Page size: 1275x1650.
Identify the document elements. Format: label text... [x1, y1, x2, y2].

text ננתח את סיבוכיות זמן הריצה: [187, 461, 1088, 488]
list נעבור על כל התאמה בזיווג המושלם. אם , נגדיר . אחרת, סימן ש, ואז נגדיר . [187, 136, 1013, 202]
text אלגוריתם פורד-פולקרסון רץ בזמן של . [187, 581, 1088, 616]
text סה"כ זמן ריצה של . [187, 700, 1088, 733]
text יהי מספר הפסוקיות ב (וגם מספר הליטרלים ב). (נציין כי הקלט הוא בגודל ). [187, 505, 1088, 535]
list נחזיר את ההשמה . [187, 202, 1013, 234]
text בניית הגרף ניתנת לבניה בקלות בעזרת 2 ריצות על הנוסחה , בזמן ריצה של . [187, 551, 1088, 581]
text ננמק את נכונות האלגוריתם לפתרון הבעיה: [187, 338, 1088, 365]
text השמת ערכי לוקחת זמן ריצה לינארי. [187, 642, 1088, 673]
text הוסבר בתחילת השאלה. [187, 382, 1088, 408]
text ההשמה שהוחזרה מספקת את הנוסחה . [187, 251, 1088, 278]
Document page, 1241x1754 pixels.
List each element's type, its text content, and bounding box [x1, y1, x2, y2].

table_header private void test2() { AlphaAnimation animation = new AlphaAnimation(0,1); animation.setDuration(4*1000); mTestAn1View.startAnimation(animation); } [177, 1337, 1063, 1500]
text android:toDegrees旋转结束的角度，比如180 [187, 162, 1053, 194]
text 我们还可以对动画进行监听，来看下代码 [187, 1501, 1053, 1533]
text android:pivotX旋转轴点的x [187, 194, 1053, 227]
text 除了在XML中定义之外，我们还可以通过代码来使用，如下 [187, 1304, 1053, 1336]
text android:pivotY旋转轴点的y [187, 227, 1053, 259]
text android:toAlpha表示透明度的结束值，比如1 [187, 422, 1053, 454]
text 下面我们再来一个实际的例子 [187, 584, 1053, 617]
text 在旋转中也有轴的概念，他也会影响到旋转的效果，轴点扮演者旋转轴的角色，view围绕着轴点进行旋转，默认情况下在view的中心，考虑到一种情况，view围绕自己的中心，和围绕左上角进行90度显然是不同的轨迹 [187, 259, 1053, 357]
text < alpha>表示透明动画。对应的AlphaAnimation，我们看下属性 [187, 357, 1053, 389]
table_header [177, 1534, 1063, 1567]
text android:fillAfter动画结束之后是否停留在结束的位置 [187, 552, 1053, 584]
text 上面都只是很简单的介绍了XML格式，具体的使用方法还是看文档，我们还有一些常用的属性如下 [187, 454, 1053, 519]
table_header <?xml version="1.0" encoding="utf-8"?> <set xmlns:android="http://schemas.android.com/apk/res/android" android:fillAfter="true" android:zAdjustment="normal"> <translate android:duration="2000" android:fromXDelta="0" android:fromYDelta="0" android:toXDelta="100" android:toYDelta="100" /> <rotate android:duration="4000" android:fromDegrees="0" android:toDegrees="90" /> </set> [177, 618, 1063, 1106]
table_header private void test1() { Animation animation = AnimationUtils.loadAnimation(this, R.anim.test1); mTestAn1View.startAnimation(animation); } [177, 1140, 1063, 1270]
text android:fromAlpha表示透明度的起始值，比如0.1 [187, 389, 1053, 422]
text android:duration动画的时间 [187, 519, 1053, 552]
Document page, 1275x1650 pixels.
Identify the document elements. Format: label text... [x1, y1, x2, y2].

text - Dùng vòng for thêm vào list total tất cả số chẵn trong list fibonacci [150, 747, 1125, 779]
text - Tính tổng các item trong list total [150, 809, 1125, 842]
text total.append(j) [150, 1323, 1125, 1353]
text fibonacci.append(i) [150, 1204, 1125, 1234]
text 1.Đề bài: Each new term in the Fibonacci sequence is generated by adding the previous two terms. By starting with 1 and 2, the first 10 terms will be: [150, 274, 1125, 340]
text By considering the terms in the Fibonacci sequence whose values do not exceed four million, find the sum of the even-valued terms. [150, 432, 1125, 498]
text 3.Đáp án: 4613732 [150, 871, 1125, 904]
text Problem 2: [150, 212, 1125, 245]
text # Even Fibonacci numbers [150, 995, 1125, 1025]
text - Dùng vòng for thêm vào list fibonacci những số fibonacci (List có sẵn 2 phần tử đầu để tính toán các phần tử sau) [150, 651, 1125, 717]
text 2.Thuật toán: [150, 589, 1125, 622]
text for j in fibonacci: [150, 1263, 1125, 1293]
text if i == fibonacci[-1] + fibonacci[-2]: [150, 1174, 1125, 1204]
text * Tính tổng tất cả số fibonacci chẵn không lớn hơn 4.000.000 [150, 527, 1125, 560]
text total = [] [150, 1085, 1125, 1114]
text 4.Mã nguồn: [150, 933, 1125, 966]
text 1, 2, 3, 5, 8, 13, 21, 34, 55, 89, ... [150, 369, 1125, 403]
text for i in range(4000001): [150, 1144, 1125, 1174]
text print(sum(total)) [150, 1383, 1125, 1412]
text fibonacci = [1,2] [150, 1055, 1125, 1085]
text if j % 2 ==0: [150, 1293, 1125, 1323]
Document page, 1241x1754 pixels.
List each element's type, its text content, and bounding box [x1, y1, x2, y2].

+++

* [PROBLEM REQUIREMENTS] Set down the records once more, character for character.

* [OUTPUT OF THE EXERCISE]
Page size: 1275x1650.
Identify the document elements. Format: label text... [x1, y1, x2, y2].

text ננתח את סיבוכיות זמן הריצה: [187, 461, 1088, 488]
list נעבור על כל התאמה בזיווג המושלם. אם , נגדיר . אחרת, סימן ש, ואז נגדיר . [187, 136, 1013, 202]
text אלגוריתם פורד-פולקרסון רץ בזמן של . [187, 581, 1088, 616]
text סה"כ זמן ריצה של . [187, 700, 1088, 733]
text יהי מספר הפסוקיות ב (וגם מספר הליטרלים ב). (נציין כי הקלט הוא בגודל ). [187, 505, 1088, 535]
list נחזיר את ההשמה . [187, 202, 1013, 234]
text בניית הגרף ניתנת לבניה בקלות בעזרת 2 ריצות על הנוסחה , בזמן ריצה של . [187, 551, 1088, 581]
text ננמק את נכונות האלגוריתם לפתרון הבעיה: [187, 338, 1088, 365]
text השמת ערכי לוקחת זמן ריצה לינארי. [187, 642, 1088, 673]
text הוסבר בתחילת השאלה. [187, 382, 1088, 408]
text ההשמה שהוחזרה מספקת את הנוסחה . [187, 251, 1088, 278]
Document page, 1241x1754 pixels.
List each element's type, its text content, and bounding box [x1, y1, x2, y2].

table_header private void test2() { AlphaAnimation animation = new AlphaAnimation(0,1); animation.setDuration(4*1000); mTestAn1View.startAnimation(animation); } [177, 1337, 1063, 1500]
text android:toDegrees旋转结束的角度，比如180 [187, 162, 1053, 194]
text 我们还可以对动画进行监听，来看下代码 [187, 1501, 1053, 1533]
text android:pivotX旋转轴点的x [187, 194, 1053, 227]
text 除了在XML中定义之外，我们还可以通过代码来使用，如下 [187, 1304, 1053, 1336]
text android:pivotY旋转轴点的y [187, 227, 1053, 259]
text android:toAlpha表示透明度的结束值，比如1 [187, 422, 1053, 454]
text 下面我们再来一个实际的例子 [187, 584, 1053, 617]
text 在旋转中也有轴的概念，他也会影响到旋转的效果，轴点扮演者旋转轴的角色，view围绕着轴点进行旋转，默认情况下在view的中心，考虑到一种情况，view围绕自己的中心，和围绕左上角进行90度显然是不同的轨迹 [187, 259, 1053, 357]
text < alpha>表示透明动画。对应的AlphaAnimation，我们看下属性 [187, 357, 1053, 389]
table_header [177, 1534, 1063, 1567]
text android:fillAfter动画结束之后是否停留在结束的位置 [187, 552, 1053, 584]
text 上面都只是很简单的介绍了XML格式，具体的使用方法还是看文档，我们还有一些常用的属性如下 [187, 454, 1053, 519]
table_header <?xml version="1.0" encoding="utf-8"?> <set xmlns:android="http://schemas.android.com/apk/res/android" android:fillAfter="true" android:zAdjustment="normal"> <translate android:duration="2000" android:fromXDelta="0" android:fromYDelta="0" android:toXDelta="100" android:toYDelta="100" /> <rotate android:duration="4000" android:fromDegrees="0" android:toDegrees="90" /> </set> [177, 618, 1063, 1106]
table_header private void test1() { Animation animation = AnimationUtils.loadAnimation(this, R.anim.test1); mTestAn1View.startAnimation(animation); } [177, 1140, 1063, 1270]
text android:fromAlpha表示透明度的起始值，比如0.1 [187, 389, 1053, 422]
text android:duration动画的时间 [187, 519, 1053, 552]
Document page, 1275x1650 pixels.
Identify the document elements. Format: label text... [x1, y1, x2, y2].

text - Dùng vòng for thêm vào list total tất cả số chẵn trong list fibonacci [150, 747, 1125, 779]
text - Tính tổng các item trong list total [150, 809, 1125, 842]
text total.append(j) [150, 1323, 1125, 1353]
text fibonacci.append(i) [150, 1204, 1125, 1234]
text 1.Đề bài: Each new term in the Fibonacci sequence is generated by adding the previous two terms. By starting with 1 and 2, the first 10 terms will be: [150, 274, 1125, 340]
text By considering the terms in the Fibonacci sequence whose values do not exceed four million, find the sum of the even-valued terms. [150, 432, 1125, 498]
text 3.Đáp án: 4613732 [150, 871, 1125, 904]
text Problem 2: [150, 212, 1125, 245]
text # Even Fibonacci numbers [150, 995, 1125, 1025]
text - Dùng vòng for thêm vào list fibonacci những số fibonacci (List có sẵn 2 phần tử đầu để tính toán các phần tử sau) [150, 651, 1125, 717]
text 2.Thuật toán: [150, 589, 1125, 622]
text for j in fibonacci: [150, 1263, 1125, 1293]
text if i == fibonacci[-1] + fibonacci[-2]: [150, 1174, 1125, 1204]
text * Tính tổng tất cả số fibonacci chẵn không lớn hơn 4.000.000 [150, 527, 1125, 560]
text total = [] [150, 1085, 1125, 1114]
text 4.Mã nguồn: [150, 933, 1125, 966]
text 1, 2, 3, 5, 8, 13, 21, 34, 55, 89, ... [150, 369, 1125, 403]
text for i in range(4000001): [150, 1144, 1125, 1174]
text print(sum(total)) [150, 1383, 1125, 1412]
text fibonacci = [1,2] [150, 1055, 1125, 1085]
text if j % 2 ==0: [150, 1293, 1125, 1323]
Document page, 1241x1754 pixels.
List each element's type, its text content, and bounding box [x1, y1, x2, y2].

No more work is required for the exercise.